Le papier de position se penche également sur le volet de la coopération, notamment avec une opérabilité avec l’OTAN : « Tous les nouveaux contrats d’armement doivent être examinés quant à leur compatibilité avec les systèmes de l’OTAN. » La Suisse ayant, contrairement aux anciennes républiques soviétiques ou la Finlande, acquis tout son matériel dans le camp occidental depuis le début de la guerre froide, on imagine que l’interopérabilité matérielle de la Suisse est déjà relativement bonne. Malgré tout, cela pourrait signifier quelques changements, comme l’abandon des « calibres suisses » GP11 et GP90. Le parti souhaite également que la Suisse réfléchisse à une participation au programme PESCO (Permanent Structured Cooperation) de l’Union Européenne. Celui-ci vise, entre autres, à soutenir financièrement le développement de matériels militaires développés en coopération par plusieurs pays d’Europe. Mais, on le voit aujourd’hui avec le programme de recherche Horizon, les 28 ne sont pas prêts à intégrer la Suisse à leurs programmes sans contrepartie diplomatique, notamment la reprise automatique du droit européen. Cette revendication ne fait donc probablement sens que si elle est intégrée à une réflexion plus large sur notre collaboration, voire intégration à l’Union européenne.

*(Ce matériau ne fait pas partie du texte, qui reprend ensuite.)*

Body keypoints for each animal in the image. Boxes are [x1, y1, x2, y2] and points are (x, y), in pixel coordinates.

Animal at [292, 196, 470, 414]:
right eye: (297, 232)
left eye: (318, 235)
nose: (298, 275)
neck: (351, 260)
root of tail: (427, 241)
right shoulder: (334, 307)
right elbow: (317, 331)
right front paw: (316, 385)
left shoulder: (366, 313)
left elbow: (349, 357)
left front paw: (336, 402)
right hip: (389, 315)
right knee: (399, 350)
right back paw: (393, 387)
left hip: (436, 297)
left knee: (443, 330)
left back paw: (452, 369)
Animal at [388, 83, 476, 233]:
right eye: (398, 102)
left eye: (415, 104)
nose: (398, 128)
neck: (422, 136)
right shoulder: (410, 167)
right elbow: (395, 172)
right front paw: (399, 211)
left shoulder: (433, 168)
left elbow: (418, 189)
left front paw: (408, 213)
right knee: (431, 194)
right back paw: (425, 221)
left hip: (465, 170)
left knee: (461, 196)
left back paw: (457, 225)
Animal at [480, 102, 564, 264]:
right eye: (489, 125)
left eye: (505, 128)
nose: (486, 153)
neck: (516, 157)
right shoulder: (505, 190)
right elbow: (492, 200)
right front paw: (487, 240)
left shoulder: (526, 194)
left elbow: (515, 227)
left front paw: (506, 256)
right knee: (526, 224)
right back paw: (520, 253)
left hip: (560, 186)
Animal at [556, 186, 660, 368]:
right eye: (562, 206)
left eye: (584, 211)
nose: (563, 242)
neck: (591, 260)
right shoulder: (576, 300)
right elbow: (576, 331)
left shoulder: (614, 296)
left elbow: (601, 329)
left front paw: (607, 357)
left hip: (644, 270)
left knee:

Les délégués souhaitent également que l’armée suisse soit capable de repousser une attaque conventionnelle « de manière autonome ou en réseau ». Si ces deux objectifs ne sont pas antinomiques, une défense autonome requiert des moyens importants, qui ne seront a priori pas disponibles, et ce même avec un budget de 7 milliards de francs. De plus, l’on ne voit pas tellement comment accomplir ce désir d’autonomie alors que le PLR a justement soutenu la vente de RUAG à Beretta… Manœuvre qui contrevient également quelque peu à l’objectif de disposer d’une Base Industrielle et Technologique de Défense (BITD) « performante » et « à la pointe », de manière à « réduire la dépendance de la Suisse vis-à-vis des autres pays en matière de politique d’armement. »

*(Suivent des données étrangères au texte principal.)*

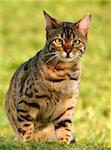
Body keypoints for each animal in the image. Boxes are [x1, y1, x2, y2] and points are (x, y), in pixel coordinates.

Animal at [5, 10, 91, 143]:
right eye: (59, 41)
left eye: (76, 42)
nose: (68, 51)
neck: (63, 74)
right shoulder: (26, 103)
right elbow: (25, 128)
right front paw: (26, 143)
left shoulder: (67, 106)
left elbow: (64, 127)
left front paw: (62, 143)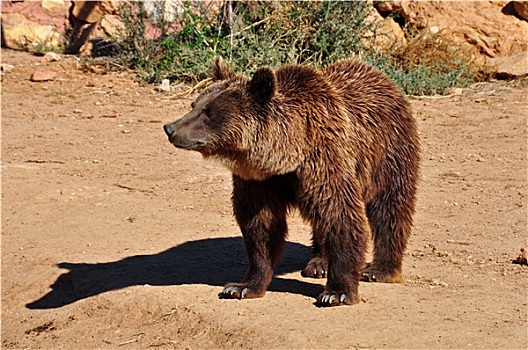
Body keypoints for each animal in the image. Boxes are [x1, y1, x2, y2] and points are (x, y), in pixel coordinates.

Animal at [163, 56, 418, 306]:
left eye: (209, 111)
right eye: (194, 104)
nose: (170, 128)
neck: (287, 155)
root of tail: (379, 75)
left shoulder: (324, 162)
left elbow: (339, 216)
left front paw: (337, 292)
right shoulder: (259, 181)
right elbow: (261, 229)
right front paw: (242, 286)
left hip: (389, 151)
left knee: (390, 208)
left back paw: (379, 269)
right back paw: (319, 263)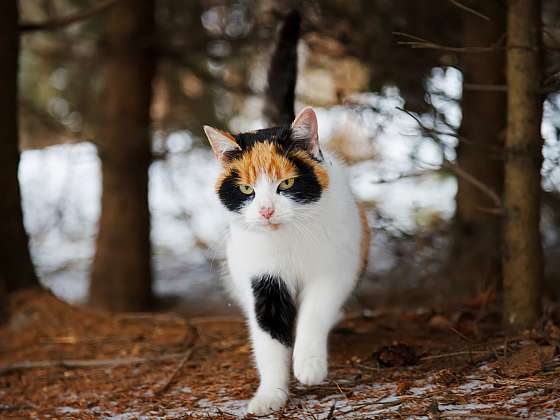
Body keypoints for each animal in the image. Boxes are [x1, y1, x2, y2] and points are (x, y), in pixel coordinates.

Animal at [201, 11, 368, 416]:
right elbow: (268, 340)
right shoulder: (263, 280)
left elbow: (315, 312)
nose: (265, 211)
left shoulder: (334, 269)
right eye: (247, 190)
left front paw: (308, 366)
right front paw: (270, 396)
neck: (290, 241)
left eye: (287, 184)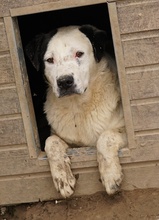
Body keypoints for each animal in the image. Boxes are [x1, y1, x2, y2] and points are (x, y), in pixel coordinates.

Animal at [25, 24, 126, 199]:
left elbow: (106, 137)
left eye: (79, 53)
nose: (65, 81)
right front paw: (63, 177)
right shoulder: (64, 139)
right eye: (49, 60)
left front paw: (110, 176)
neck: (78, 108)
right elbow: (51, 142)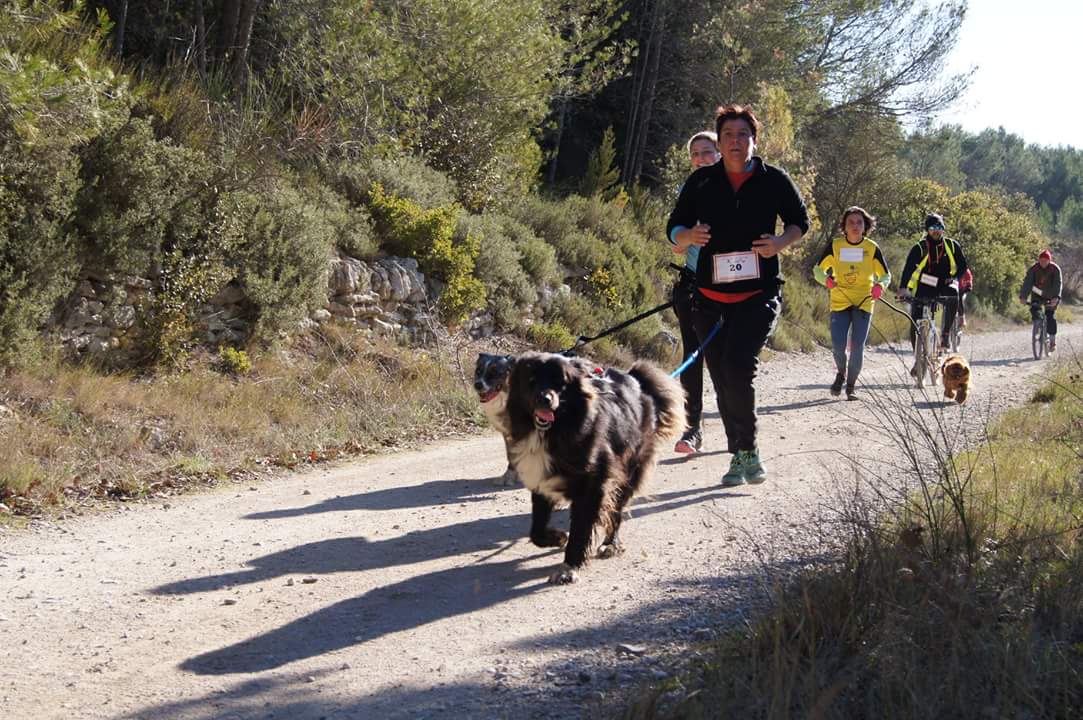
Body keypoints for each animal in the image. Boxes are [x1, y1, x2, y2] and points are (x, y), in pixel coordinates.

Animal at [472, 352, 517, 485]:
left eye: (495, 372)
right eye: (478, 371)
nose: (477, 384)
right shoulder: (507, 433)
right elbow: (511, 456)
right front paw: (509, 476)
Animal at [504, 350, 684, 580]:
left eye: (561, 383)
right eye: (531, 380)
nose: (544, 399)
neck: (553, 432)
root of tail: (636, 379)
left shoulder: (593, 485)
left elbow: (581, 527)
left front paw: (570, 566)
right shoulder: (541, 480)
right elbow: (536, 530)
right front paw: (558, 537)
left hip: (627, 471)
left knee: (616, 511)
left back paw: (610, 544)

Le PLR souhaite également que la capacité opérationnelle soit garantie. Comme on l’a vu en Russie ces dernières années, celle-ci a notamment augmenté les capacités techniques de ses forces armées en multipliant les exercices géants et les inspections surprises. Plus encore, le parti souhaite que des exercices réguliers soient organisés en collaboration avec les communes, les cantons, la Confédération et… l’OTAN.
Enfin, une idée « annexe » mais qui ne manquera pas de susciter nombre de réaction, le papier de position demande non seulement à multiplier le nombre de drones, dont l’efficacité n’est plus à prouver dans un contexte de guerre de haute intensité, comme dans le Haut Karabagh ou en Ukraine, mais également que ceux-ci soient armés. Contrairement à nos voisins, qui ont sauté le pas il y a plus ou moins longtemps, les drones Hermes 900 ayant récemment effectué leur premier vol en Suisse ne sont pas armés et ne peuvent pas l’être en l’état. Nul doute que le format et les missions de la flotte de drones suisse ne manquera pas d’être discutée au Parlement.

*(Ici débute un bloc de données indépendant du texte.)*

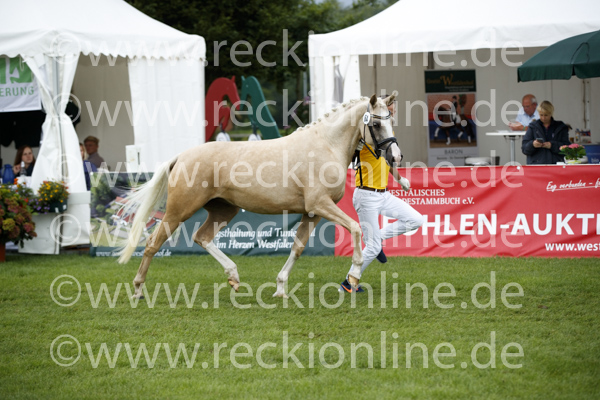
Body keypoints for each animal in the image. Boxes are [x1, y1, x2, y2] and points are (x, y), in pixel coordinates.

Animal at [117, 92, 402, 299]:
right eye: (376, 123)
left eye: (392, 121)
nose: (396, 156)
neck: (325, 144)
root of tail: (181, 156)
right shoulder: (321, 205)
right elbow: (355, 227)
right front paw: (354, 276)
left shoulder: (312, 212)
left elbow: (297, 248)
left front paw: (280, 288)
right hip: (178, 211)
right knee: (152, 243)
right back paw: (138, 289)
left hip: (224, 210)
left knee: (202, 237)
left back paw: (233, 277)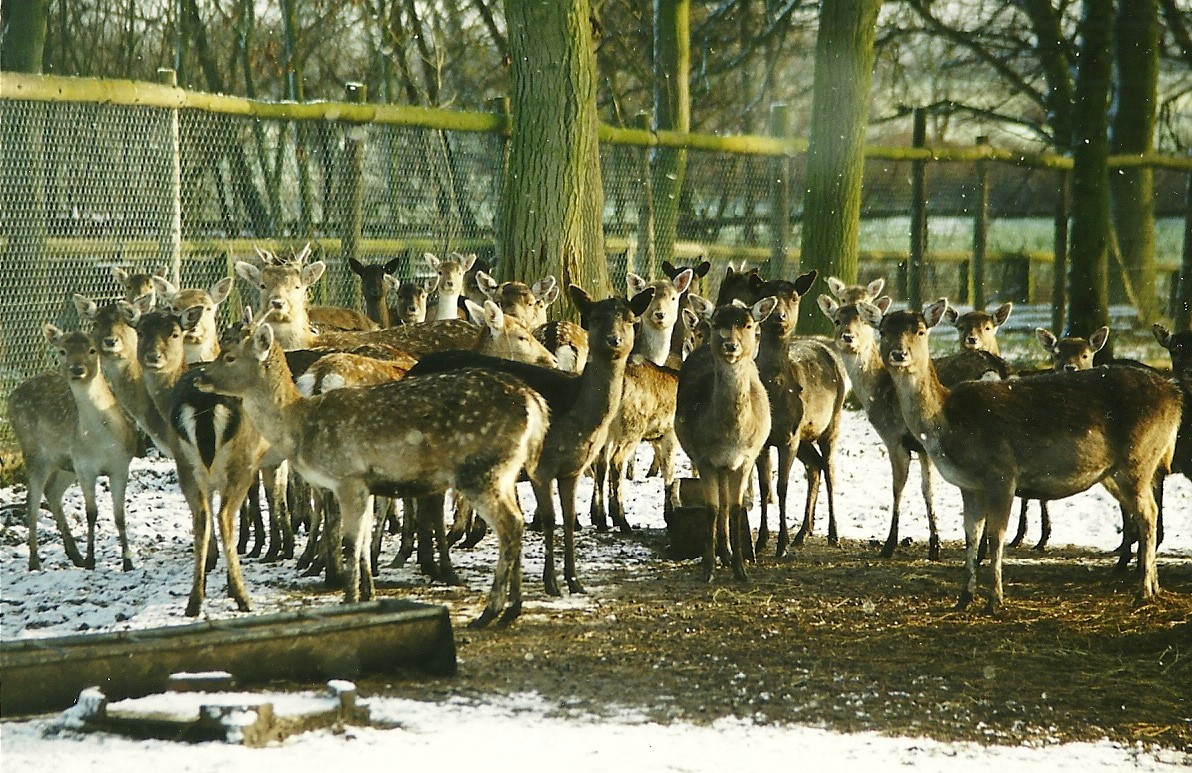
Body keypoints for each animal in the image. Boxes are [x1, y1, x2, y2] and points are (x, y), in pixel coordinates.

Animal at [8, 326, 140, 572]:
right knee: (32, 499)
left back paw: (74, 555)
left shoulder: (121, 465)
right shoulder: (84, 467)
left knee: (52, 491)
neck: (103, 442)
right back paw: (35, 562)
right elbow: (91, 512)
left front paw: (128, 562)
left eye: (92, 350)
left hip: (64, 464)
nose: (77, 369)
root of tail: (13, 395)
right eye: (62, 351)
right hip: (34, 452)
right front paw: (91, 560)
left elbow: (119, 514)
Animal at [194, 319, 551, 628]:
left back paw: (490, 612)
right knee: (517, 521)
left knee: (509, 524)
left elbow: (351, 542)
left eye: (229, 356)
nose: (199, 376)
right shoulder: (364, 484)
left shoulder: (347, 476)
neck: (301, 424)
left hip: (481, 469)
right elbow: (363, 539)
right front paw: (366, 595)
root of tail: (535, 403)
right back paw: (512, 609)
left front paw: (350, 600)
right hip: (504, 470)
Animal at [675, 296, 777, 582]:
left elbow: (735, 507)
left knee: (726, 501)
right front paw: (707, 570)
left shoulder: (746, 458)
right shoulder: (703, 456)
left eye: (748, 324)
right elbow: (711, 508)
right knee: (719, 502)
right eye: (716, 323)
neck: (729, 437)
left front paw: (741, 570)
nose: (730, 345)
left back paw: (729, 553)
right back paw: (722, 552)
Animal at [753, 274, 847, 558]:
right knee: (815, 466)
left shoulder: (789, 437)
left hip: (832, 421)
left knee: (829, 469)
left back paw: (833, 534)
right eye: (765, 294)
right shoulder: (764, 440)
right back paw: (803, 533)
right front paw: (760, 542)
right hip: (806, 433)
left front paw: (781, 545)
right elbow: (765, 487)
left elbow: (782, 487)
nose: (779, 316)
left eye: (794, 297)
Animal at [858, 298, 1181, 611]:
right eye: (883, 331)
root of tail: (1174, 397)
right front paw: (964, 597)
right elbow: (970, 534)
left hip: (1137, 460)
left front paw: (994, 600)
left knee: (1148, 513)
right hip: (1120, 469)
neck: (948, 422)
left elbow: (995, 535)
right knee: (1145, 513)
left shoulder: (1002, 474)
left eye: (921, 331)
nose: (899, 354)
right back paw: (1153, 586)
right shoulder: (968, 485)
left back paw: (1144, 590)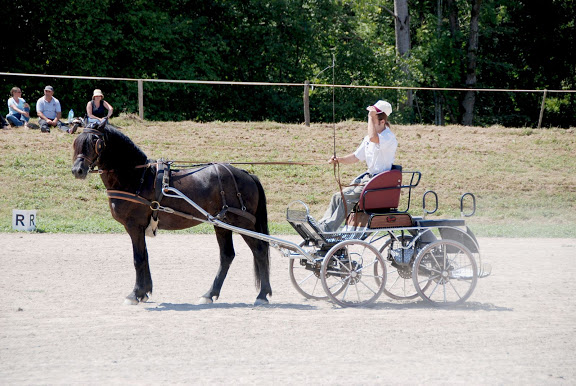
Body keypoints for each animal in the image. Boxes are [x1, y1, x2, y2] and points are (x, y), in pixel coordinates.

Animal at [70, 123, 272, 304]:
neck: (137, 177)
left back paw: (262, 295)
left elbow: (138, 259)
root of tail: (247, 174)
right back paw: (210, 294)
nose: (77, 170)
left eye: (95, 142)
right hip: (222, 224)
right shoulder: (141, 227)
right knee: (227, 256)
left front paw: (135, 294)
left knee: (260, 251)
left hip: (242, 223)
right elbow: (145, 257)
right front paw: (145, 292)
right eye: (77, 142)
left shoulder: (134, 226)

On le voit donc, le PLR milite assez clairement pour un franc rapprochement avec l’OTAN, tout en essayant de naviguer dans une posture de relative indépendance aux contours peu clairs, tant le parti est tiraillé entre son aile « conservatrice » sur les questions de défense, et son aile libérale, qui tend à vouloir s’arrimer à l’EU et à laisser le marché aussi libre que possible, quitte à mettre en péril les quelques rares entreprises de défense d’ampleur présentes sur notre sol.